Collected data
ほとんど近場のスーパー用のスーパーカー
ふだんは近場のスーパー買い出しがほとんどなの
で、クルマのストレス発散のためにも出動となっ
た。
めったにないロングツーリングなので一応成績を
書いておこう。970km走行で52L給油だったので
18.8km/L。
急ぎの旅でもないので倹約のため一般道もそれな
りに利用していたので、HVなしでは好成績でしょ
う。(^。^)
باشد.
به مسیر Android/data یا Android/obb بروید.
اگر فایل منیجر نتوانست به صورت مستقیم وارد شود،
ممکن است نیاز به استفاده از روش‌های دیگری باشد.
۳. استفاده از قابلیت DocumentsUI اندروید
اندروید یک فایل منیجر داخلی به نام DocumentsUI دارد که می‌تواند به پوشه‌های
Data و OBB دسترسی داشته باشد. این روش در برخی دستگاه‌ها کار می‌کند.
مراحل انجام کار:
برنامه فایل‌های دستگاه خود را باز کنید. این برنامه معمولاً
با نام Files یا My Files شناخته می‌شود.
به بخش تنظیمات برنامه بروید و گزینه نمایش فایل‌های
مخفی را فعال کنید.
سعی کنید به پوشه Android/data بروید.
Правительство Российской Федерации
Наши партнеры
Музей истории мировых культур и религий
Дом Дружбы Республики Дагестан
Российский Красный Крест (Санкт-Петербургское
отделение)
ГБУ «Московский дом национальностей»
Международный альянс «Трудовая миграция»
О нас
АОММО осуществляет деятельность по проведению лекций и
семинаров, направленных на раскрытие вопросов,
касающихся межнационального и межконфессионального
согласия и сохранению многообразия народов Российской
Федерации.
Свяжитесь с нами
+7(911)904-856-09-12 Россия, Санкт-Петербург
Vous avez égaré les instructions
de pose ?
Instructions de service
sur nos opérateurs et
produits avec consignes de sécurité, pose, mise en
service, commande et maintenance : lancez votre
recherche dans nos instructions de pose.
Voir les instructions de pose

Problem to work on
Up to and including the line with "اندروید یک فایل", please return the records exactly, beginning from their first line.

Result for this exercise
ほとんど近場のスーパー用のスーパーカー
ふだんは近場のスーパー買い出しがほとんどなの
で、クルマのストレス発散のためにも出動となっ
た。
めったにないロングツーリングなので一応成績を
書いておこう。970km走行で52L給油だったので
18.8km/L。
急ぎの旅でもないので倹約のため一般道もそれな
りに利用していたので、HVなしでは好成績でしょ
う。(^。^)
باشد.
به مسیر Android/data یا Android/obb بروید.
اگر فایل منیجر نتوانست به صورت مستقیم وارد شود،
ممکن است نیاز به استفاده از روش‌های دیگری باشد.
۳. استفاده از قابلیت DocumentsUI اندروید
اندروید یک فایل منیجر داخلی به نام DocumentsUI دارد که می‌تواند به پوشه‌های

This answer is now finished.